Восьмого марта, с цветами и в хорошем настроении после корпоративной вечеринки, Татьяна возвращалась домой, оставив у выхода из кафе набивавшихся в провожатые мужчин. Про себя напевая веселые мелодии, звучавшие на празднике, вошла в подъезд, увидела в своем почтовом ящике газету, достала и в квартире кинула ее на журнальный столик. Из газеты выскользнул на пол конверт. Странно… Без обратного адреса. Писем не ждала – все больше по мобильному телефону общалась. Ошиблась, хотела солгать сама себе – ждала, ждала! Лихорадочно вынув письмо, стала читать:
«Дорогая моя, Танечка! Я знаю, что ты простишь меня за долгое молчание и неожиданное исчезновение в последний день твоего отпуска. Приехала из командировки моя жена, узнала о тебе, устроила истерику, и пришлось срочно возвращаться домой. Живем мы в двух часах езды от отеля, где ты отдыхала. Еле успел положить записку в футляр от фотоаппарата и увезти жену домой, чтобы она не встретилась с тобой. Твой адрес я узнал в турбюро – за деньги все, что угодно, скажут, но писать тебе не смел – вдруг ты замужем? Не хотел навредить. Я сейчас, наконец, развожусь и поэтому рискнул письмом тебе сообщить все обстоятельства, разлучившие нас. А мою записку, ты ее, надеюсь, нашла? Ждешь? Обязательно жди! Люблю. Володя». Слезы застилали глаза, строчки прыгали и сливались, но счастливая Татьяна, прижав к груди драгоценное письмо, все плакала и плакала…
Автобус дернулся, скрипнув тормозами. Татьяна открыла глаза и заспешила к выходу – ее остановка. Подходя к своему дому и, придерживая капюшон от налетевшего ветерка, подумала: «Март. Начало весны». Но она еще и не знала, что в почтовом ящике лежал долгожданный конверт со знакомым почерком… и с обратным адресом.
Домой
Где бы я ни была, как бы мне ни было там хорошо, я всегда хочу к себе домой. Мысль о нем бывает настолько сильной, что ничего поделать с собой уже не могу, как только возвратиться домой и, возвращаюсь. Ничего не останавливает. Это с детства…
Начальная школа, которая была в нашей деревне Ботово, закончена, и нас определили в интернат при средней школе, что находилась в соседней деревне Поповкино, за оврагом. До нее было три километра, вроде и не так далеко. Но это по прямой, через глубокий овраг, который весной заполнялся талой водой, а зимой заносился метровым снегом. А в объезд, по грунтовой деревенской дороге, было километров семь.
Возить пятнадцать учеников совхоз отказался из-за отсутствия свободного транспорта, но организацию интерната на зимнее время, проживание и бесплатное питание детям обеспечил. Родители и этому были рады.

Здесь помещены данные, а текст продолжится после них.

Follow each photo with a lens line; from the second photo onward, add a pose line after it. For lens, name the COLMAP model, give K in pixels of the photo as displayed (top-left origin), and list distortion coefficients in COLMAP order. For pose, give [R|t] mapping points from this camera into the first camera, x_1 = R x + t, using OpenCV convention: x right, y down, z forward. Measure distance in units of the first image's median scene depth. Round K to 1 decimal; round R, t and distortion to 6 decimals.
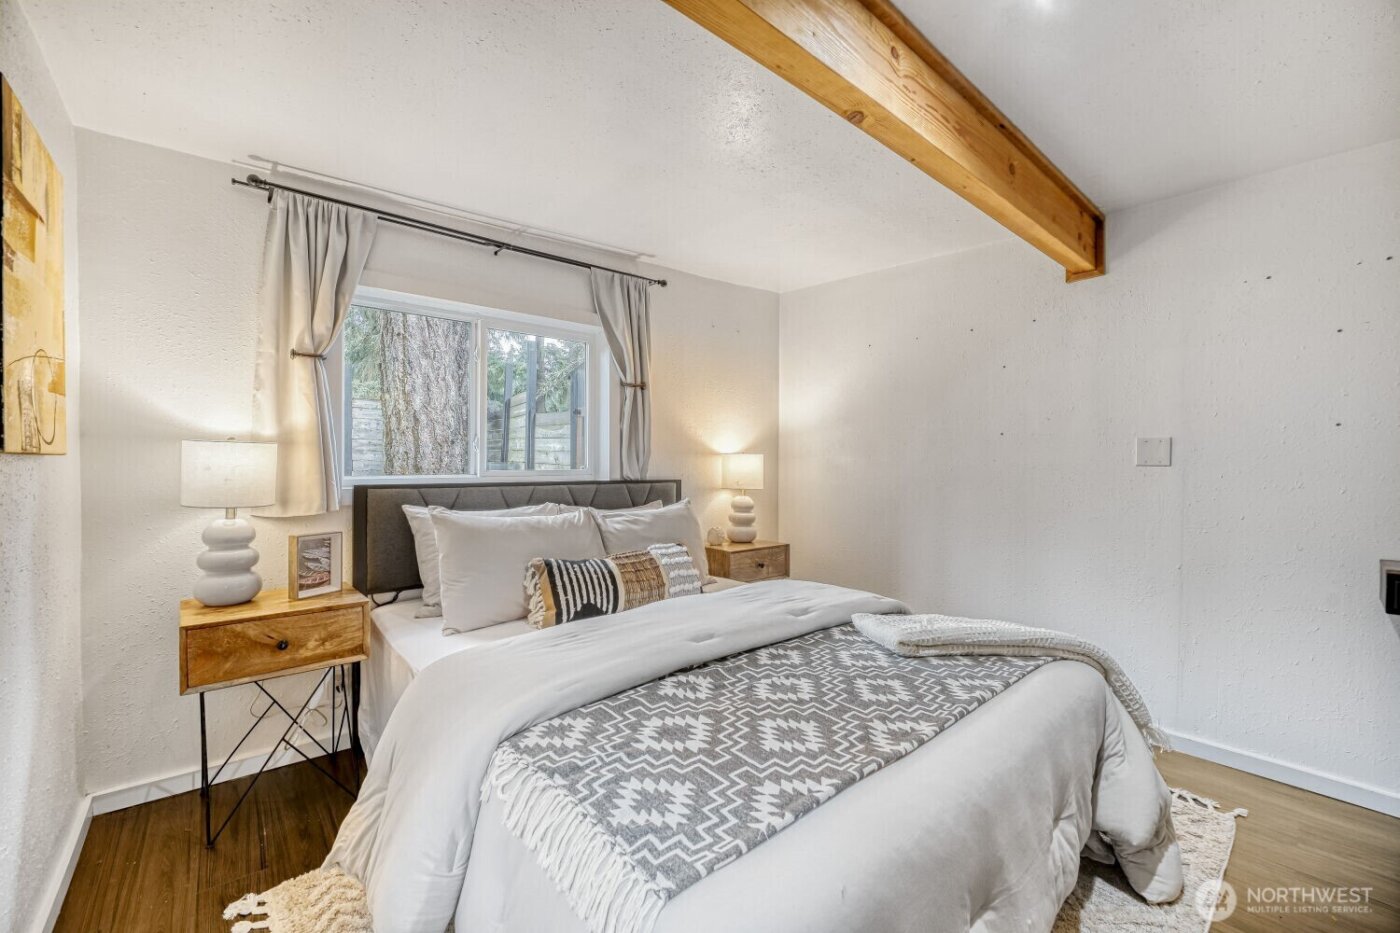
lens RADIAL K [[570.0, 0, 700.8], [0, 570.0, 441.1], [0, 0, 1]] dist [-0.035339, -0.000054]
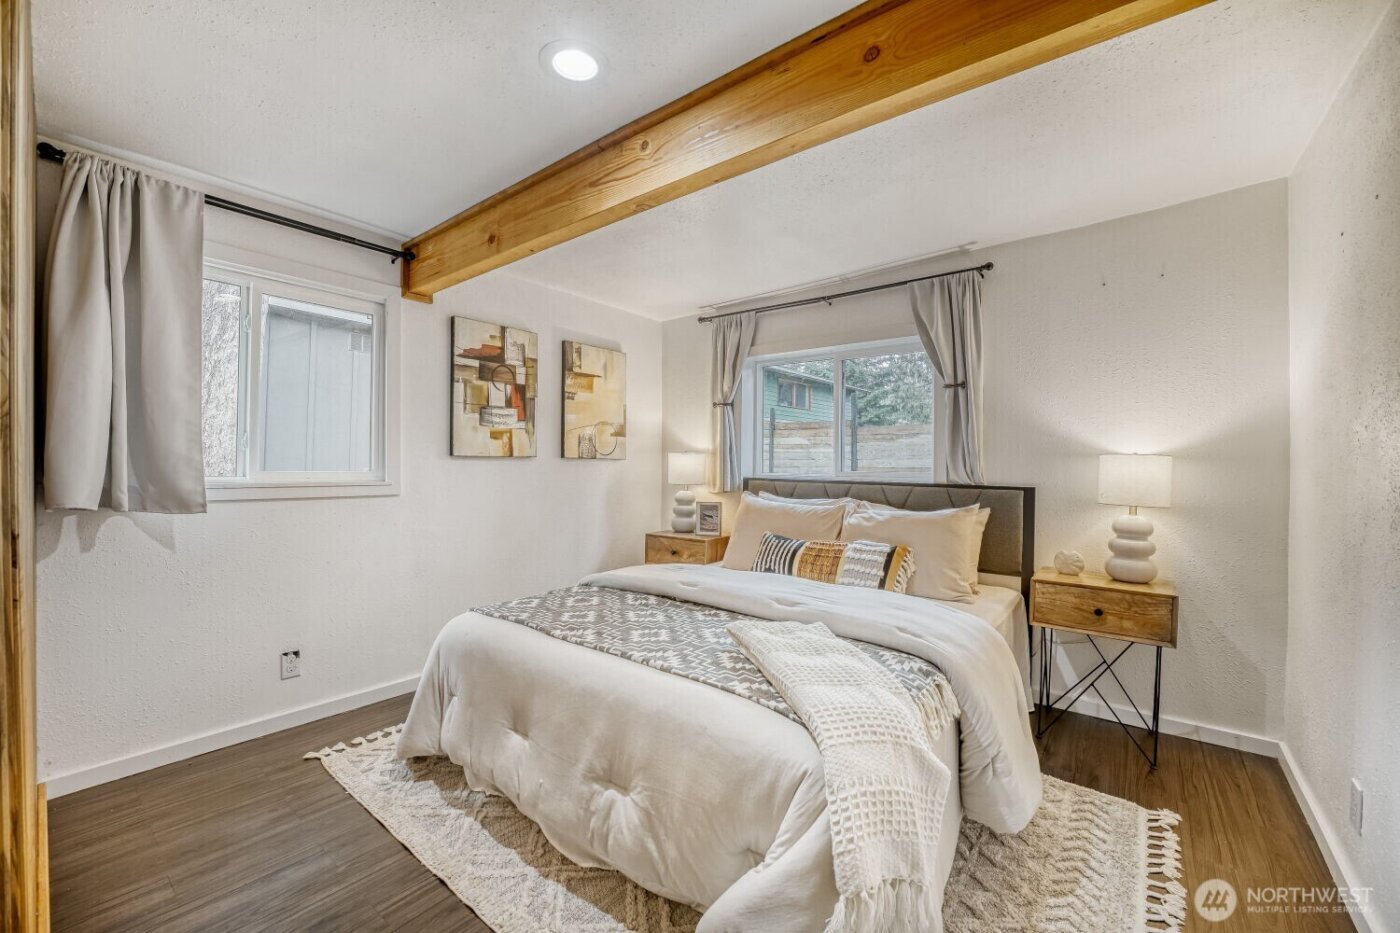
lens RADIAL K [[564.7, 0, 700.0], [0, 564.7, 466.5], [0, 0, 1]] dist [0.000256, 0.000002]
pose [[0.197370, 0.013889, -0.980231, 0.872770], [0.033024, 0.999238, 0.020808, 0.002688], [0.979773, -0.036478, 0.196761, 0.446917]]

Какими же мы были в интернате самостоятельными! Деревенские мужики напилят, нарубят дрова для печки, а мы по вечерам укладывали поленницу, да в несколько рядов. Это было вроде забавы для нас на свежем воздухе. А укладывание дров не считалось и за тяжелую работу – подумаешь, складывай да складывай, лишь бы по правилам, чтобы поленница не завалилась. А за этим мы строго следили, потому что повалившаяся поленница доставляла еще больше хлопот – надо было вначале разобрать завал и только потом опять складывать дрова. Воду из колодца носили сами в большой рукомойник, что висел рядом с печкой, которую топила повариха, и в комнате всегда было жарко. Вода в рукомойнике к утру оставалась теплой, и мы по утрам с удовольствием умывались. И за все это – дрова, воду, нам, интернатовским, ставили по труду пятерки, что вызывало зависть деревенских ребят.
Повариха у нас была хорошая – готовила нам нехитрую еду, пекла блины, варила часто кисель, компот, которые мы оставляли от ужина и пили на ночь с черным присоленным хлебом. До сих пор люблю сладкий компот с черным хлебом, посыпанным солью. Тогда все было вкусно – молодость всегда голодная.